#### Dataset rows:

──────────────────────────────

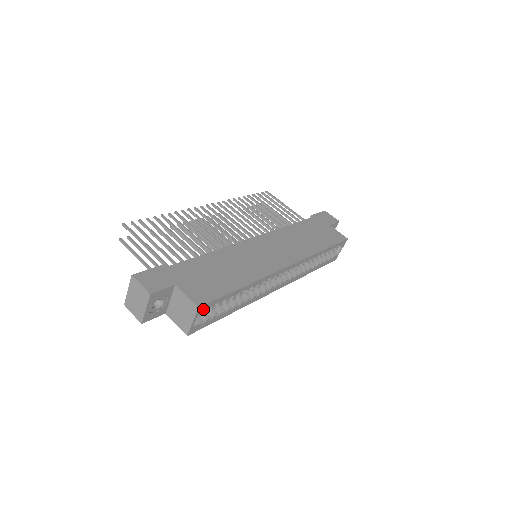
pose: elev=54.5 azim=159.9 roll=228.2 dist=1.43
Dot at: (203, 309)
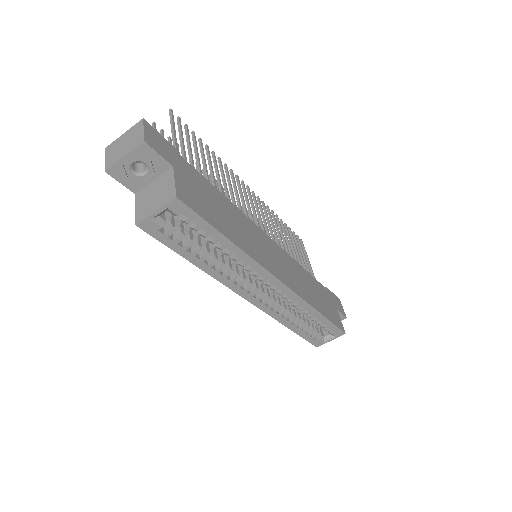
Dot at: (178, 208)
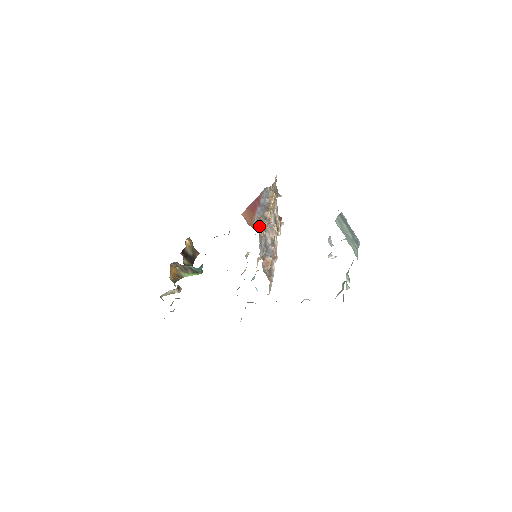
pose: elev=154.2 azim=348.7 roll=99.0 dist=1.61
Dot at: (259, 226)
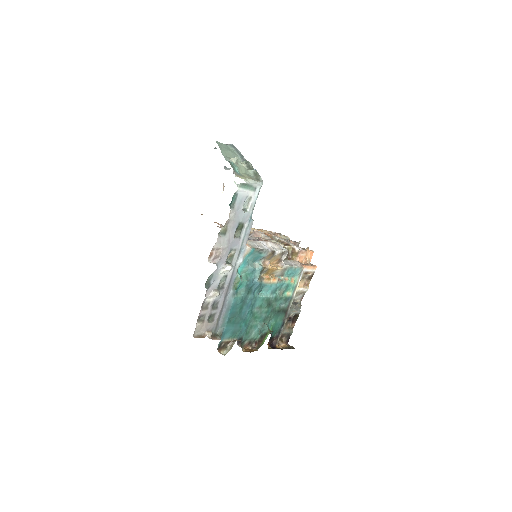
Dot at: occluded
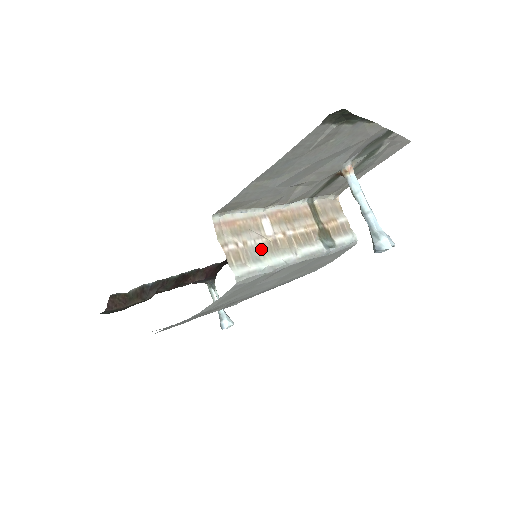
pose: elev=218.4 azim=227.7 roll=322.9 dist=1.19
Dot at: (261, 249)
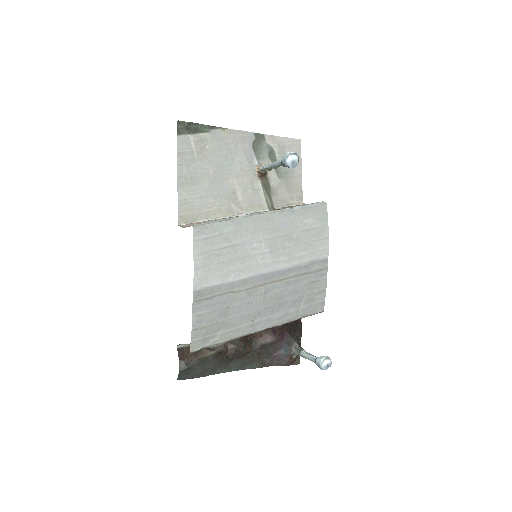
Dot at: occluded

──────────────────────────────

#### Goal:
Copy every line of the material above word for word, leaving the pictures out of your answer.

#### Finished answer:
pose: elev=54.5 azim=159.9 roll=228.2 dist=1.43
Dot at: (203, 309)
Dot at: (178, 208)
pose: elev=154.2 azim=348.7 roll=99.0 dist=1.61
Dot at: (259, 226)
Dot at: occluded
pose: elev=218.4 azim=227.7 roll=322.9 dist=1.19
Dot at: (261, 249)
Dot at: occluded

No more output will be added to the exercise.